It's a question you've probably asked a few times in recent years, and it's probably time the question was asked officially: Do you use a phonebook?
It's staggering to think how many are printed and distributed every year, just so the "owner" can pick it up off the doorstep, walk over to the recycling bin, dump it without so much as turning a page, and shake his or head over the waste of it all.
With fewer and fewer people keeping land-lines, and fewer people living without Internet access, surely the phone book should become an opt-in by-request item?

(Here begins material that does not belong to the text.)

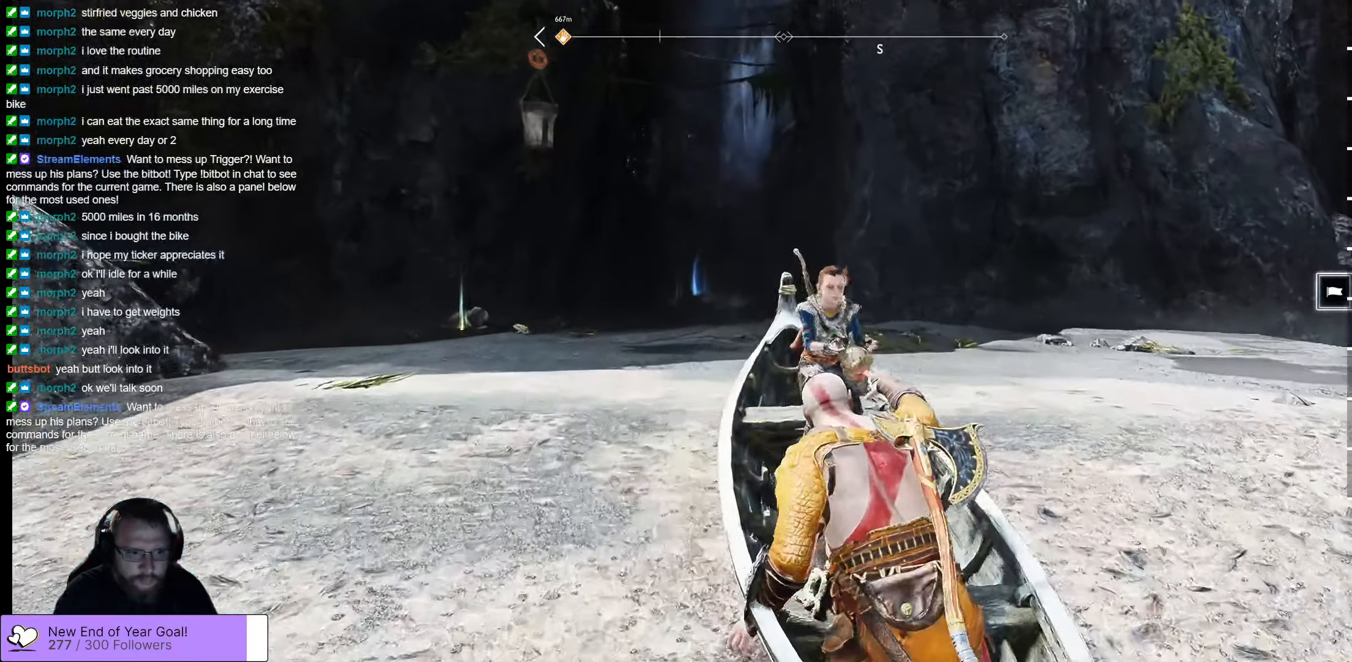
{"buttons": [], "left_stick": "up", "right_stick": "center", "events": []}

I got one from a county near mine but I never make any calls there, let alone use one for my own area. Yet after a snow storm last week it got caught in my snowblower. Not cool phonebook deliverer!
Posted by: scott | January 11, 2010 at 10:55 AM
Agreed on the opt-in. I can only think of using a phone book when I want to scan a list of businesses as opposed to when I know specifically what I am looking for. For example, if I needed a pest control business, I might open the phone book up, although frankly, I am more likely to ask my network of neighbors or Facebook "friends". How can we stop this waste? Do you suggest a letter-writing campaign?
Posted by: Yanoff | January 11, 2010 at 12:49 PM
i agree. How do we get that opt-in option to happen?
Posted by: Emily | January 11, 2010 at 02:47 PM
I throw mine away (i'm 25) but my parents (in their 50's still use theirs 4 everything) so maybe it would be nice if we didnt get more then 1 a year. This year alone I got 3 at my house from different phone companies... maybe a list that we could get our names taken off of to help prevent the waste and the guilt of never using them.
Posted by: stephanie | January 21, 2010 at 12:15 AM
I use the yellow pages often. They work when the power is down. They are made from a renewable/recyclable resource. Once made no further resources need to be consumed to use them--like electricity from perto every time you do an internet search. Instead of an internet source screening out search items I get to see what is there and I choose what I want. It's catagories are static, where increasingly search engines include extraneous information to sift and that wastes my time. I don't want to see yellow pages go away, however, they could easily be "opt-in."